Force est de constater jusque là qu’il existe une grande concordance entre les conclusions du directeur d’Avenir Suisse et les revendications de Travail.Suisse.
Une étroitesse de vue incompréhensible concernant l’âge de la retraite
Malheureusement, le dernier alinéa de l’article dénote l’étroitesse de vue habituelle que l’on trouve dans les milieux bourgeois de droite et proches de l’économie. Etroitesse de vue, dans le cadre du vaste thème de la « tripartition de la vie », sur l’âge légal de la retraite ou sur son relèvement. C’est vraiment n’importe quoi, et c’est décevant compte tenu des idées et des conclusions intelligentes qui précèdent. En effet, à propos de l’âge de la retraite, il y a lieu d’insister une nouvelle fois sur le fait que:
- Premièrement, les incitations adéquates existent. Il est possible de reporter jusqu’à 70 ans le versement de la rente AVS et, si l’on choisit cette solution, cette rente augmente alors de 30 %.
- Deuxièmement, les gens sont très motivés en Suisse, et généralement en bonne santé, avant que les conditions de travail ne dégradent leur santé et leur motivation. Seuls 50 % des gens exercent encore une activité professionnelle à l’âge de 63 ans, près de 9 % sont au chômage et un tiers n’exerce plus d’activité professionnelle pour raisons de santé.
Le problème principal de la « tripartition de la vie » n’est pas l’âge de la retraite, mais la dégradation de la santé et de la motivation des travailleurs et travailleuses par le travail en soi.

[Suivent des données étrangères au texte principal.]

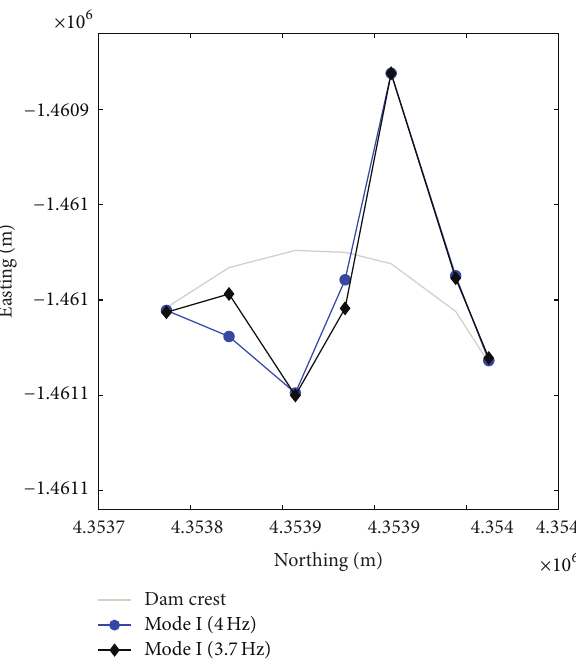
Figure 8: Normalised crest plot of the empirical first mode shape derived by the ambient vibration surveys with 27-metre water level (4 Hz) and 43-metre water level (3.7 Hz).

Si jamais 80 % des personnes âgées de 63 ans étaient actives, la discussion portant sur l’âge de la retraite prendrait automatiquement une autre tournure. Mais pour ce faire, il faudra d’abord que le modèle de travail esquissé par Gerhard Schwarz devienne réalité. Au lieu de l’âge légal de la retraite, il faudrait aussi pour Avenir Suisse recadrer la question de l’humanisation du travail, avec toutes les conséquences politiques que cela implique.
Dans ce cas, on pourrait peut-être même imaginer des alliances et des ententes intéressantes à propos de l’avenir du travail en Suisse. Par contre, toute autre solution ne consisterait qu’à mettre la charrue avant les bœufs et ne recueillera jamais de majorités politiques.